The clock struck one, and it was time for the little mouse to come home. I logged out of Facebook and logged in the tired and famished toddler. “Momma, Aaditya boxed me today. You know what I told him?? Wait till my Momma comes… My Momma Strongest!!!” I smiled.

“Yes, baby. Momma is strong, but not as much as she can be, yet.”
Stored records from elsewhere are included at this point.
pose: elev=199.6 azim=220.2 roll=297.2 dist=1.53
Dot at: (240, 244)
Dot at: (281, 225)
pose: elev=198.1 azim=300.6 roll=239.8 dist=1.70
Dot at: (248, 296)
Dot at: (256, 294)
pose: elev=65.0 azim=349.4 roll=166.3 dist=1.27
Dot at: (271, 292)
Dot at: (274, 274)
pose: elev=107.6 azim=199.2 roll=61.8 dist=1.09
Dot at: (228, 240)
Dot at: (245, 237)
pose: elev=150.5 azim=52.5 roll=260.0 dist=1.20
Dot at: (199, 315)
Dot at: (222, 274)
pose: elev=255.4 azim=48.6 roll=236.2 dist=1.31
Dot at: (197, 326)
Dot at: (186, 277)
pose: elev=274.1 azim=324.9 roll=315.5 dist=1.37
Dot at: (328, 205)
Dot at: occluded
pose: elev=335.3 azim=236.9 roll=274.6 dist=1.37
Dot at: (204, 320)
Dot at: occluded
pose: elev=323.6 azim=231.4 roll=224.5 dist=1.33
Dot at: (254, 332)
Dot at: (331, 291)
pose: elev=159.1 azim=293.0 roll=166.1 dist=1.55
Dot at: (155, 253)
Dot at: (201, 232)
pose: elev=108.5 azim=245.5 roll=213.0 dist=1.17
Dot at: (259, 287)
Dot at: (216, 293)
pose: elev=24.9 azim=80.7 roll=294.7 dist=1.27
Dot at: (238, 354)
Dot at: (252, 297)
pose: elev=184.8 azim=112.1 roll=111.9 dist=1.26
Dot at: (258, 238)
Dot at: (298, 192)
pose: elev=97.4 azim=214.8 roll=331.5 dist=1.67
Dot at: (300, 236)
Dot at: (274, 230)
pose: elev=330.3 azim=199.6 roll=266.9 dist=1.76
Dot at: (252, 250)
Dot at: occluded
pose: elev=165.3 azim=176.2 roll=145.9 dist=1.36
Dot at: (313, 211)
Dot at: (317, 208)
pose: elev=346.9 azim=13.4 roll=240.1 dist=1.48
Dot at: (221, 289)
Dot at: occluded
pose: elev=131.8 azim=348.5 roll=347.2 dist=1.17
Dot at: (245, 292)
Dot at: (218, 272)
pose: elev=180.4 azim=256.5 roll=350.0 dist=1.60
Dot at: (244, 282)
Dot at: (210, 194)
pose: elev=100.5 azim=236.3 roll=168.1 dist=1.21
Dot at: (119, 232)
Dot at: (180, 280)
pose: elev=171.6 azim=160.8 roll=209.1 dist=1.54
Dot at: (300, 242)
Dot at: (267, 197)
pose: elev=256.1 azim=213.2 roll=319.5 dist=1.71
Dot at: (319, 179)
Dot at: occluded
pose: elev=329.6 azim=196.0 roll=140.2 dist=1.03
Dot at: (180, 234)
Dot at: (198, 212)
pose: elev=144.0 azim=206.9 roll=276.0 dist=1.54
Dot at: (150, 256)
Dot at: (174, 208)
I am Rashmi Manvi, a 32 year old mom of a six-year old little boy. I have degrees in Engineering and Business Management, and I 've also done online tutoring for English writing skills. I have a passion for writing, and my style is natural, based on my daily experiences as a mother and wife. I am a firm believer of "The Law of attraction" and base my ideas on the same. I love spreading cheer and having interesting conversations, and oh, I love travelling too!